**Instruction a**
Copy the records exactly, from their first line through the line holding "family: Salicaceae", both lines included.

**Excerpted passage**

========

Detailed mathematical approach

Problem Summary

Problem 984, Knights and Horses, ultimately asks for the value of a specific integer sequence at the enormous index \(n=10^{18}\), reduced modulo \(10^9+7\). The implementations make that sequence concrete through its first terms \(1,4,9,92,903,4411,14959,41083,98200,212418,425756,803074,1441065,2479669\).

The key point is that the computation is not done by any direct combinatorial search at size \(10^{18}\). Instead, the sequence has already been compressed into two exact algebraic descriptions: a parity-sensitive closed form for the tail of the sequence, and a linear-recurrence evaluator that can reproduce the remaining cases modulo the prime modulus.

Mathematical Approach

The three implementations expose the same structure: after the first few exceptional indices, the Knights and Horses sequence is a quasi-polynomial in \(n\) with period 2. The recurrence engine and the explicit even formula are two faces of the same underlying mathematics.

The Sequence Encoded by the Implementations

From the stored initial values and the signed recurrence used in the exact checkpoint, the tail of the sequence satisfies

$ f_n=7f_{n-1}-19f_{n-2}+21f_{n-3}+6f_{n-4}-42f_{n-5}+42f_{n-6}-6f_{n-7}-21f_{n-8}+19f_{n-9}-7f_{n-10}+f_{n-11}, \qquad n\ge 15. $

This is the actual algebraic law extracted from the implementations. The final Project Euler answer is simply the value of this sequence at a huge even index.

The Transition Polynomial and Its Factorization

The generic evaluator stores fourteen basis values, so its transition polynomial is

$ \chi(x)=x^{14}-7x^{13}+19x^{12}-21x^{11}-6x^{10}+42x^9-42x^8+6x^7+21x^6-19x^5+7x^4-x^3. $

Factoring it gives

$ \chi(x)=x^3(x-1)^9(x+1)^2. $

The factor \(x^3\) explains why the smallest indices are treated separately. After that transient prefix, the behavior is governed by the roots \(1\) and \(-1\): multiplicity 9 at \(1\), and multiplicity 2 at \(-1\).

========

**The records**
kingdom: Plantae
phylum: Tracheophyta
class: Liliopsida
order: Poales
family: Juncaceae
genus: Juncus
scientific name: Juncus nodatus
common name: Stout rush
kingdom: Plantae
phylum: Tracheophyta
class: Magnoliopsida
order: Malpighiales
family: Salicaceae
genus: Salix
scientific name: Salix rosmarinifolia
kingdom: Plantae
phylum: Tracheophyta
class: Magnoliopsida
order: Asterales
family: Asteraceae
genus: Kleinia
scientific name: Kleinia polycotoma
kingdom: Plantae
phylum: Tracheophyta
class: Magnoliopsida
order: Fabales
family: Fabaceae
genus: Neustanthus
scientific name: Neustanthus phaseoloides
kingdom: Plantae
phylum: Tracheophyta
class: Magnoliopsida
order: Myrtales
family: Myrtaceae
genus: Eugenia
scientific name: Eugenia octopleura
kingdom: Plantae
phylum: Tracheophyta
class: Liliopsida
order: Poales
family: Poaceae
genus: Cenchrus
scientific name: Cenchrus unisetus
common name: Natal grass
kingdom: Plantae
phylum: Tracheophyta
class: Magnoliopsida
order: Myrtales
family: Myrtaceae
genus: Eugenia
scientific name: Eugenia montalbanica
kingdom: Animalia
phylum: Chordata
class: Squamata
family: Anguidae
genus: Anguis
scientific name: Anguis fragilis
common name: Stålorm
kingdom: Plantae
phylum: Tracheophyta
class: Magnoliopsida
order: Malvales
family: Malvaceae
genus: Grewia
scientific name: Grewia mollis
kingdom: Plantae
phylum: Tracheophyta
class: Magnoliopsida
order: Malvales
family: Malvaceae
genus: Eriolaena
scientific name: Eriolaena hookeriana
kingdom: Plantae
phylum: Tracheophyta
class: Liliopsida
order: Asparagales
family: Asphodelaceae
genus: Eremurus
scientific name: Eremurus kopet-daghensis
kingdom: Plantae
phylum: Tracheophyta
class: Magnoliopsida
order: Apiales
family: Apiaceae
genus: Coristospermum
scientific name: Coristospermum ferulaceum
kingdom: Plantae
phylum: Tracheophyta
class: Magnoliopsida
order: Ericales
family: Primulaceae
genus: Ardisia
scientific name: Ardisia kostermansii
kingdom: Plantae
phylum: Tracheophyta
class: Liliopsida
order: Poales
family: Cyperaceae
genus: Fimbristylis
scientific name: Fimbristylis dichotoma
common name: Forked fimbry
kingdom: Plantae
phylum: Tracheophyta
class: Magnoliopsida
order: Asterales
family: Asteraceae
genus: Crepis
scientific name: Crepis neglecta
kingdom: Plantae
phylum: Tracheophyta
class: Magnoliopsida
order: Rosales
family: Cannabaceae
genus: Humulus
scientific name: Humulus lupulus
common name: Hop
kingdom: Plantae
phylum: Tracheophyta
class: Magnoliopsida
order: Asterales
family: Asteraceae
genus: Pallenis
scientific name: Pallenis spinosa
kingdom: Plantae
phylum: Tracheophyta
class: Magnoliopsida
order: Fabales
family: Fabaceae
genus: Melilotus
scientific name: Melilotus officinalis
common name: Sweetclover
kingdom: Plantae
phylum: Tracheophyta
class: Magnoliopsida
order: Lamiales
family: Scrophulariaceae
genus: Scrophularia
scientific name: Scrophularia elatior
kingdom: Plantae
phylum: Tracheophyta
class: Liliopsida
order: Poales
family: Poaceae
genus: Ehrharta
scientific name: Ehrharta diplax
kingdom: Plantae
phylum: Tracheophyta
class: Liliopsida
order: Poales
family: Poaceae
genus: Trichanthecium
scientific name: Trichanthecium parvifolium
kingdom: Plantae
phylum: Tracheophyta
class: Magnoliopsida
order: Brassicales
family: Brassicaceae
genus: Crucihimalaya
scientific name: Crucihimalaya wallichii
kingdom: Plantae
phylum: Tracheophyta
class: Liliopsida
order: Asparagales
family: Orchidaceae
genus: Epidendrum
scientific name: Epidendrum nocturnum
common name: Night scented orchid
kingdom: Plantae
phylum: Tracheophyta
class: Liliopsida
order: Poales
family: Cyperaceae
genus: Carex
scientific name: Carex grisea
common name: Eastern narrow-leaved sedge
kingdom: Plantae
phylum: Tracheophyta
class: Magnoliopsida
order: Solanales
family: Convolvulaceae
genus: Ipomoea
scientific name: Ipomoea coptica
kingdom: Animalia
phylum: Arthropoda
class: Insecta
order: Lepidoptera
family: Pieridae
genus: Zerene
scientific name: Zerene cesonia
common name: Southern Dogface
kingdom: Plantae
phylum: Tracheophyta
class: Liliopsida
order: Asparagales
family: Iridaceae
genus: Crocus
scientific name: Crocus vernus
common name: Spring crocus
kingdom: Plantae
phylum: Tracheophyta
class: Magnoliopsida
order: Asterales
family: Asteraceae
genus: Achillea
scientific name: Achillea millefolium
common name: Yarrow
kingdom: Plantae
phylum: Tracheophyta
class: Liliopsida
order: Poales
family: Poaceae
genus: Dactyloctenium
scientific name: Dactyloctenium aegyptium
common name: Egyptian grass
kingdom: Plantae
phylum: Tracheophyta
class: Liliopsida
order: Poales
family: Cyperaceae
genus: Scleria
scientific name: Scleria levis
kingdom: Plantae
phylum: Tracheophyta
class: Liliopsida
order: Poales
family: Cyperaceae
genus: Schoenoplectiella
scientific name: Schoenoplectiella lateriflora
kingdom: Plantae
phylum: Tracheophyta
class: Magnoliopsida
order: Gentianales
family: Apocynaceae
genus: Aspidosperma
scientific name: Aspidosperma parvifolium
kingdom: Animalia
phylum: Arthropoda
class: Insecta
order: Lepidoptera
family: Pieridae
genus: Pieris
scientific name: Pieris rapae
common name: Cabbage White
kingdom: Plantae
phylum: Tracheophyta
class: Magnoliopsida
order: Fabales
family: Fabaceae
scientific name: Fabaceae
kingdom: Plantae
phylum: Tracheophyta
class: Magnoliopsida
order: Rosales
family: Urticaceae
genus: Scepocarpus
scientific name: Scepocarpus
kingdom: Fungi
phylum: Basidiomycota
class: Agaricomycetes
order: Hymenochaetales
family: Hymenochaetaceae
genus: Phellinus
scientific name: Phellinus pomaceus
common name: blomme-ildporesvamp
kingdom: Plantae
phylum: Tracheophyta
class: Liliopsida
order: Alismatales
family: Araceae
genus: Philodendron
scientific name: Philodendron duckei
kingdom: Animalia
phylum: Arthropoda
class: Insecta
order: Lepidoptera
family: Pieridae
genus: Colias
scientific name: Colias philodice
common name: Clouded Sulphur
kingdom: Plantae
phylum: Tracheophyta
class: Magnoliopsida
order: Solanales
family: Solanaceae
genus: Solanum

========

**Instruction b**
Pick up the explanation of the Knights and Horses sequence right after its last sentence and carry it forward.

**Expected answer a**
kingdom: Plantae
phylum: Tracheophyta
class: Liliopsida
order: Poales
family: Juncaceae
genus: Juncus
scientific name: Juncus nodatus
common name: Stout rush
kingdom: Plantae
phylum: Tracheophyta
class: Magnoliopsida
order: Malpighiales
family: Salicaceae

**Expected answer b**
Why the Tail Becomes a Parity-Dependent Polynomial

A root \(1\) of multiplicity 9 contributes a polynomial of degree at most 8, while a root \(-1\) of multiplicity 2 contributes \((-1)^n\) times a polynomial of degree at most 1. Therefore, for \(n\ge 4\), the sequence must have the form

$ f(n)=A_8(n)+(-1)^nB_1(n), $

with \(\deg A_8\le 8\) and \(\deg B_1\le 1\). Matching this shape against the values encoded in the implementations yields

$ f(n)=\frac{31}{40320}n^8+\frac{31}{3360}n^7+\frac{67}{1440}n^6+\frac{41}{320}n^5+\frac{313}{1440}n^4-\frac{5699}{240}n^3+\frac{16049}{420}n^2+\frac{941251}{4480}n-\frac{107261}{256}-(-1)^n\frac{2n+3}{256}, \qquad n\ge 4. $

This single formula explains why the code can switch between a polynomial shortcut and a generic recurrence solver without changing the underlying sequence.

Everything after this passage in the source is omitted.